====== Trecho citado ======

Ex-ditador do Chile não terá imunidade em acusação sobre Operação Condor; defesa deve alegar insanidade

Corte abre caminho para julgar Pinochet

Santiago Llanquin/Associated Press
Luis Fuenzalida, parente de dissidente desaparecido nos anos Pinochet, comemora em Santiago


DA REDAÇÃO

Em decisão apertada, a Suprema Corte do Chile ratificou ontem a retirada da imunidade do ex-ditador Augusto Pinochet, 88, em processo no qual é acusado de envolvimento no desaparecimento de 19 ativistas de esquerda em meados dos anos 1970, durante a Operação Condor.
Para tentar evitar o julgamento, à defesa do ex-ditador resta alegar que ele não possui condições de saúde mental suficientes para enfrentar o processo.

======

Item da tarefa: Extraia do trecho citado, por favor, a parte que vai de "Corte abre caminho" até "a Operação Condor.", sem alterar nada. A listagem não tem relação com o trecho citado.

====== Trechos da listagem ======

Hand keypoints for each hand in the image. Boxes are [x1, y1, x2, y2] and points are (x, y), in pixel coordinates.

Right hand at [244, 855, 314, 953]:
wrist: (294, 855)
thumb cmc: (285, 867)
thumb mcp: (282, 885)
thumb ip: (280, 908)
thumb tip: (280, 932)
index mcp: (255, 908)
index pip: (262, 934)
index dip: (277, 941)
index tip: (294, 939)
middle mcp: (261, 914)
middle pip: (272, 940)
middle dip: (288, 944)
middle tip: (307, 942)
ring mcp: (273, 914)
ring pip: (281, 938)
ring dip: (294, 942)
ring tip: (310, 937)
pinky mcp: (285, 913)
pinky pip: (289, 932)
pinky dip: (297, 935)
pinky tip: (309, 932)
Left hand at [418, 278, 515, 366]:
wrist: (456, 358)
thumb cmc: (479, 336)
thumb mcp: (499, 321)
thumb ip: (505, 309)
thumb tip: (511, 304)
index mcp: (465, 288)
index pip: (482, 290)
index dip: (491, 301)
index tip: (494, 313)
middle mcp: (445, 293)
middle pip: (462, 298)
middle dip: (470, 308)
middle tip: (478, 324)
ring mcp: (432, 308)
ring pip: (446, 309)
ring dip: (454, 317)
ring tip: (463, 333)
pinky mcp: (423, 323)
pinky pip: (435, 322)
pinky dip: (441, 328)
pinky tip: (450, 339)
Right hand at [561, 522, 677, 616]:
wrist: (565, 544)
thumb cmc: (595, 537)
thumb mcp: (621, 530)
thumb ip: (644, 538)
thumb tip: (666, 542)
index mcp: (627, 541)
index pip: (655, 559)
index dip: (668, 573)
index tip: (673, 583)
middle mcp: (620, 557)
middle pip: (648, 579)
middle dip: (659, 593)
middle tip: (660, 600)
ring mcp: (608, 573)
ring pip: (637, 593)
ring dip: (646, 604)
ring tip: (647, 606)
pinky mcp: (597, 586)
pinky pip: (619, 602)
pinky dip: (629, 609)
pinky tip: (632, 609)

======

Resultado abaixo:
Corte abre caminho para julgar Pinochet

Santiago Llanquin/Associated Press
Luis Fuenzalida, parente de dissidente desaparecido nos anos Pinochet, comemora em Santiago


DA REDAÇÃO

Em decisão apertada, a Suprema Corte do Chile ratificou ontem a retirada da imunidade do ex-ditador Augusto Pinochet, 88, em processo no qual é acusado de envolvimento no desaparecimento de 19 ativistas de esquerda em meados dos anos 1970, durante a Operação Condor.